Hacker News
Posts from the RSS Feed of HackerNews.
The feed sometimes contains ads and posts that have been removed by the mod team at HN.
Everyone wants to quit and start a homestead. It's not a programmer issue, it's a society issue.
i was out of the tech industry for a while being a bum. for a while i was working in restaurants (nothing high end), and while the work wasn’t anything remarkable i always called it “honest work”. sweat for money. making tangible things and handing it to a customer feels a lot less alienating than deploying an update for users.
Similar; been programming for long time, but sometimes have breaks ( was fired, laid off, stuck in small town with small kids, etc).
And I did everything from Taco Bell, to driving big rigs, to laborer doing demolition, to prison guard.
And it just felt so good to not sit at a desk, I think in some ways coding is a very unhealthy lifestyle
I've longed to work the fields with my hands and simple tools because the fields don't fucking spit out meaningless gibberish when I'm just trying to get them to process a simple text field, and my hands don't have documentation apparently written by a distracted seven year old.
And while the living off the land will certainly kill me due to my own incompetence, nature will have the decency to just eat my corpse and not gloat over my failure repeatedly in a hung CI/CD process for the rest of eternity.
fields don't fucking spit out meaningless gibberish
As a farmer, I somewhat disagree.

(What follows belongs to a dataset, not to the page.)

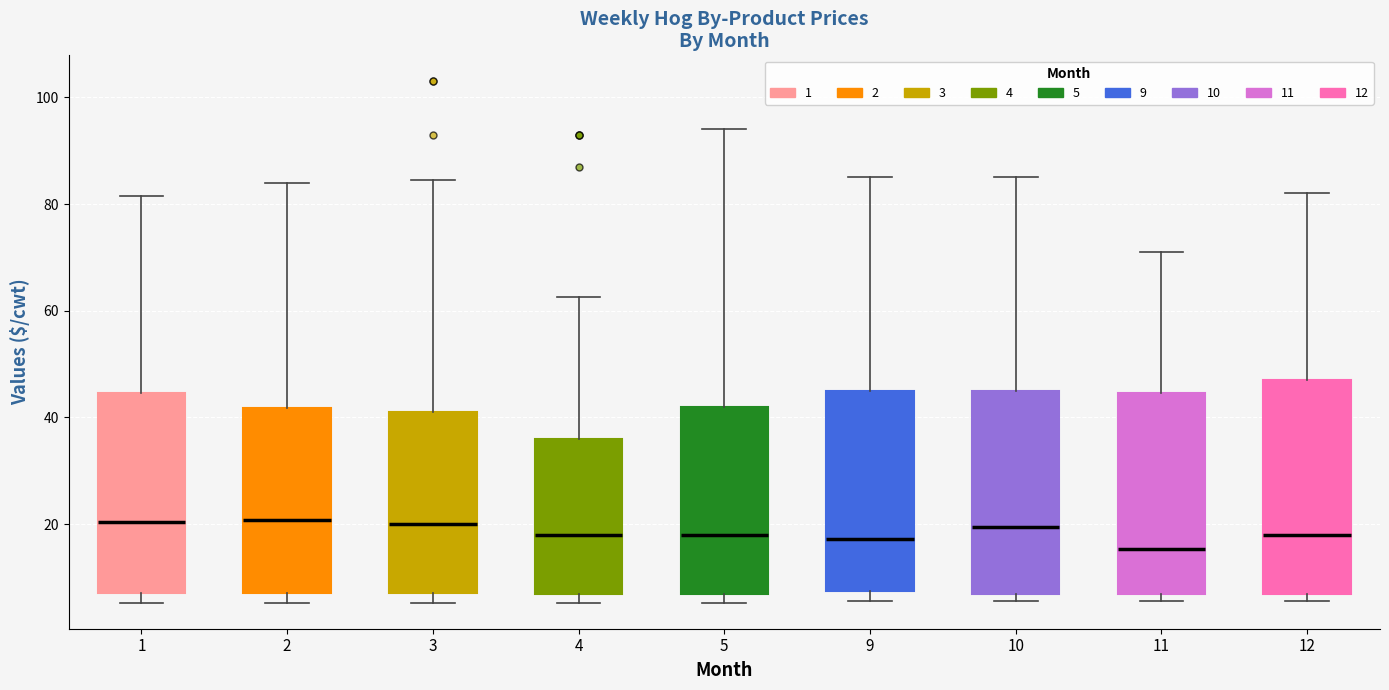

Comparing the boxes themselves (not the whiskers), which one is the tallest?

12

Weeds, fungus, and all kinds of shit pops out of there.
Heh. Good point.
Not a programer but working in the tech industry, i have a growing sentiment that people lack the sentiment of creating something and not just feeling like a cog in the machine. Most of what people do is busywork lacking a sense of purpose or direction. Not being a programer, even i would drop everything and live a rural life it would guarantee a stable financial life.
I made the jump in 2017. I bought a house and planted fruit trees before I unpacked a single box. I have chickens, ducks and geese.

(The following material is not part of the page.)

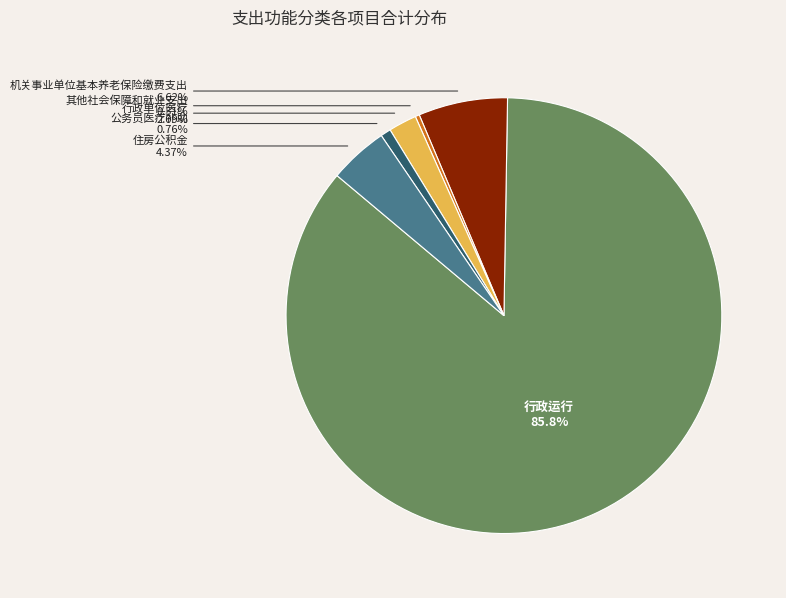

True or false: 住房公积金 accounts for 4% of the total.

True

I used to replace people with shell scripts.
Now I collect eggs in the rain and get attacked by geese. This is way cooler. But the pay sucks. Zero benefits.
I can understand it. I'm an introvert, I absolutely loathe neighbors, people are fine, but neighbors are the worst. I'm constantly creating and building things virtually and rarely get to make any significant decisions. I constantly want to do things differently, and I'm frequently proven right, but the pattern continues. I see the effects of a sedentary lifestyle on my body. I enjoy several hobbies working with my hands. I am sick of scheduled pointless daily meetings.

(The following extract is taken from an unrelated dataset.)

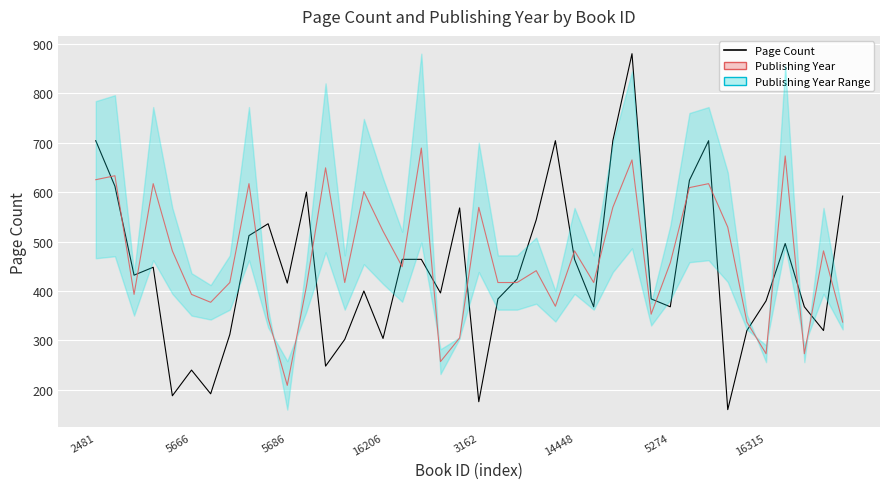

Which category has the highest value across all series?

17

Truthfully my dream job is to be independantly wealthy, but I can't afford that quite yet, nor retirement. So if you combine all that together I can see many programmers wanting to rage quit and become their own boss. Most stay in tech, but that's a career path not a meme. So the farmer life is the perceived hermit life that pays.
I'd rather buy an established orchard myself. Hard work is done. Do the occasional spray, some pruning, mowing and fertalizing. Automate the watering. Hire some pickers. From the outside it seems easy (probably isn't). But maybe easier than buying an apartment and being a landlord.
Holy wall of text, Batman.
I porque no los dos
'd it and have a small farm and a remote software developer job. Farming (at least for now) won't pay the bills and certainly won't provide for me in retirement so keeping the main job is required. I also like software development, though, so even if farming were ever enough, I'd still work on various projects on rainy days and in winter. No animals yet because we want to travel first and there's basically zero chance of getting a farm sitter where I live.
They got into the profession for the money and not because they actually like the work.